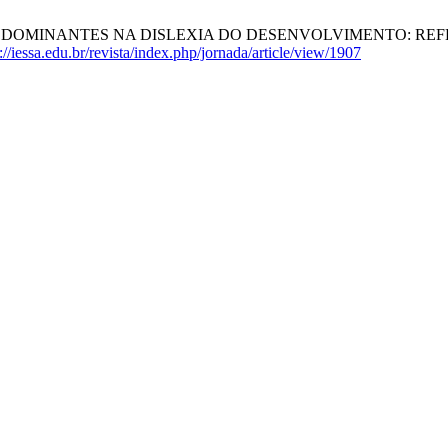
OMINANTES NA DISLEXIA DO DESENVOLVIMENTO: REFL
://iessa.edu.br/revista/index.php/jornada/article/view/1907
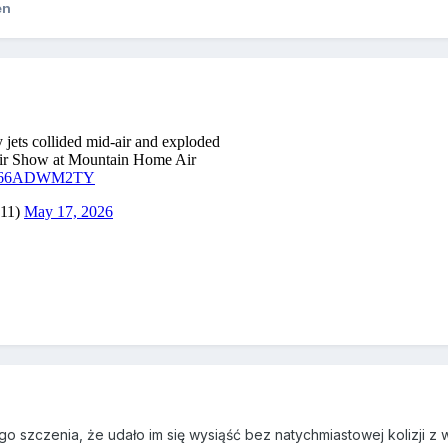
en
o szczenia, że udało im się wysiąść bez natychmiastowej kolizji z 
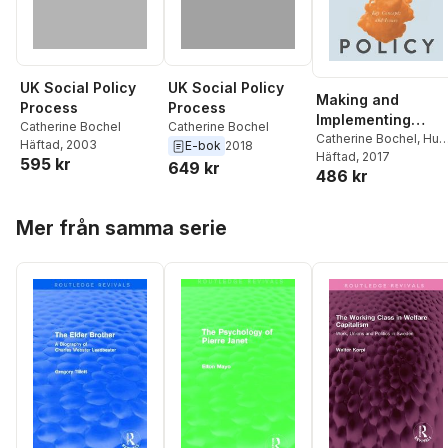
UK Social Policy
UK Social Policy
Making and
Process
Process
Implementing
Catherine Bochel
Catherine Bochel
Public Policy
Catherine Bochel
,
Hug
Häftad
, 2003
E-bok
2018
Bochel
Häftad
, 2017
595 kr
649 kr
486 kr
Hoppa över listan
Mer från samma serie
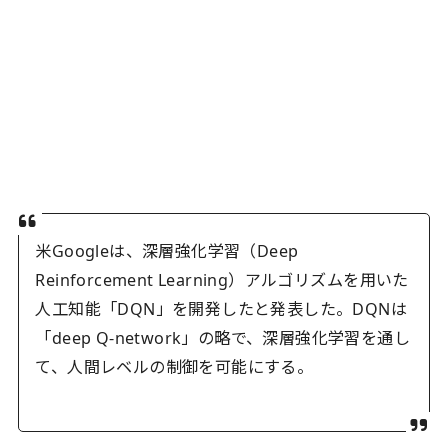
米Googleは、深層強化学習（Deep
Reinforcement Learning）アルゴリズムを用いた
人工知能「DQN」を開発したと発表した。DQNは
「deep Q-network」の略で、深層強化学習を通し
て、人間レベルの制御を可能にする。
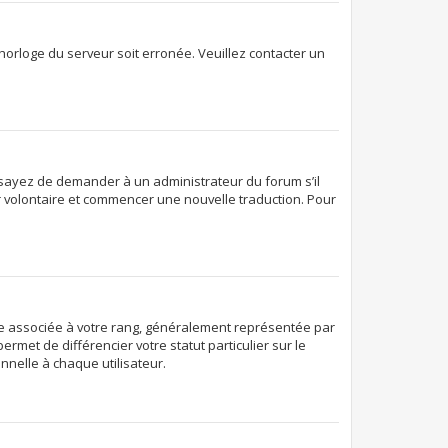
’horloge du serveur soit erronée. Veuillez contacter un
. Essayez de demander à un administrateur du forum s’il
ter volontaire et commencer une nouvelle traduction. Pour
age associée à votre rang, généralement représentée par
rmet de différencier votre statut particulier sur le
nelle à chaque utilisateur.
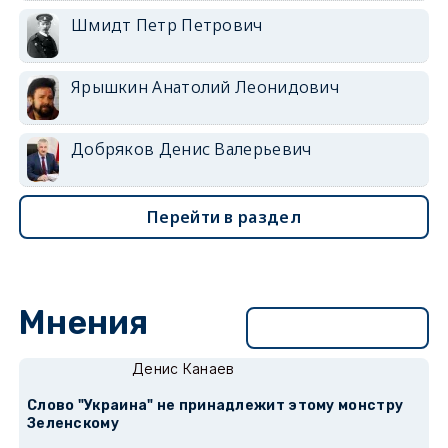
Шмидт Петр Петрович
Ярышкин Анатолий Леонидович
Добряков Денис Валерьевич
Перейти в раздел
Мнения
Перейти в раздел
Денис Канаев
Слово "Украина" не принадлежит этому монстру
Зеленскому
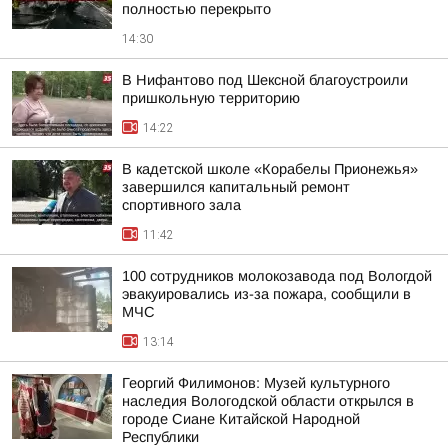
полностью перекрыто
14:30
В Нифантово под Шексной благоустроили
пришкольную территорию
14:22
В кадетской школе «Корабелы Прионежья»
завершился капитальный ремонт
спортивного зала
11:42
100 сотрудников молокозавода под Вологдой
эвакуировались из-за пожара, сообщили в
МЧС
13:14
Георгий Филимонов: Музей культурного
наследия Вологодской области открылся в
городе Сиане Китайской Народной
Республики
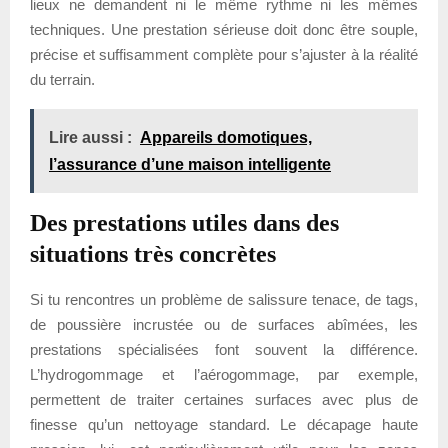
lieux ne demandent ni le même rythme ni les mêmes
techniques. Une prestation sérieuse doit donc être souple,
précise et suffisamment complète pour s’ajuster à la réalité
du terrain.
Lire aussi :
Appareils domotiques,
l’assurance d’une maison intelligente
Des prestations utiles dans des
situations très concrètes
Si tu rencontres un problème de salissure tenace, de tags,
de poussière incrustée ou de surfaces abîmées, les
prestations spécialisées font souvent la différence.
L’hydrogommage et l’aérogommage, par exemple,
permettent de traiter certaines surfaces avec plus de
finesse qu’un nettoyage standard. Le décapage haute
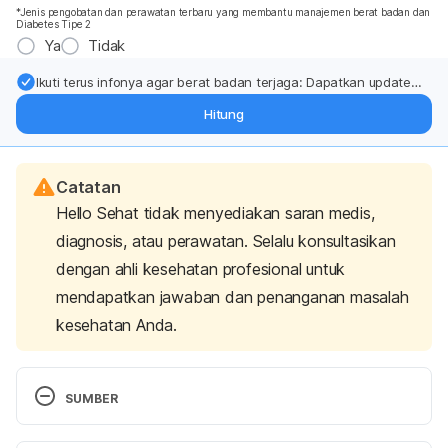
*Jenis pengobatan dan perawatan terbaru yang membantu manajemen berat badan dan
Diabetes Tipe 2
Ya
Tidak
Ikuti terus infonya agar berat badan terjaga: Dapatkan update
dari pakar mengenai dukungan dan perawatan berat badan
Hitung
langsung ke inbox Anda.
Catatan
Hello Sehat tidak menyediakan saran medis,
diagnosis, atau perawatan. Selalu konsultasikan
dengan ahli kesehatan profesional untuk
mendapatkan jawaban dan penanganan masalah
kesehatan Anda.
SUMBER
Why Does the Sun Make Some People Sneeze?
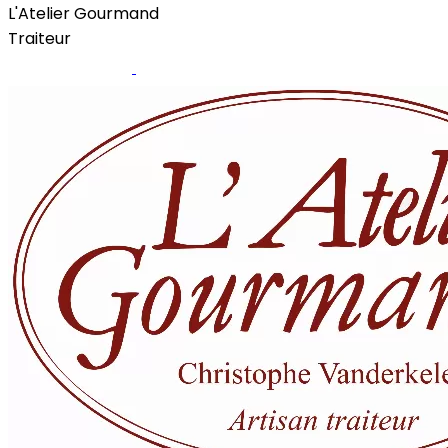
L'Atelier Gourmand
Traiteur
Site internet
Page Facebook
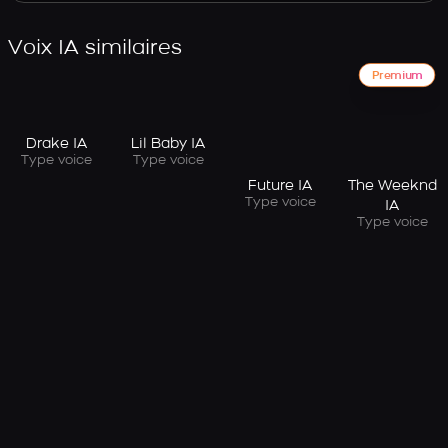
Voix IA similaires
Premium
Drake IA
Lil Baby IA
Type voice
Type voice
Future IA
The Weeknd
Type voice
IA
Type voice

.....

- WORK TO COMPLETE: Only the lines that lie between the start of the listing and the line containing "nelle à chaque utilisateur.", both included, belong in the answer; write them out exactly and omit pictures.

- COMPLETED EXERCISE:
OMINANTES NA DISLEXIA DO DESENVOLVIMENTO: REFL
://iessa.edu.br/revista/index.php/jornada/article/view/1907
en
o szczenia, że udało im się wysiąść bez natychmiastowej kolizji z 
UK Social Policy
UK Social Policy
Making and
Process
Process
Implementing
Catherine Bochel
Catherine Bochel
Public Policy
Catherine Bochel
,
Hug
Häftad
, 2003
E-bok
2018
Bochel
Häftad
, 2017
595 kr
649 kr
486 kr
Hoppa över listan
Mer från samma serie
米Googleは、深層強化学習（Deep
Reinforcement Learning）アルゴリズムを用いた
人工知能「DQN」を開発したと発表した。DQNは
「deep Q-network」の略で、深層強化学習を通し
て、人間レベルの制御を可能にする。
’horloge du serveur soit erronée. Veuillez contacter un
. Essayez de demander à un administrateur du forum s’il
ter volontaire et commencer une nouvelle traduction. Pour
age associée à votre rang, généralement représentée par
rmet de différencier votre statut particulier sur le
nelle à chaque utilisateur.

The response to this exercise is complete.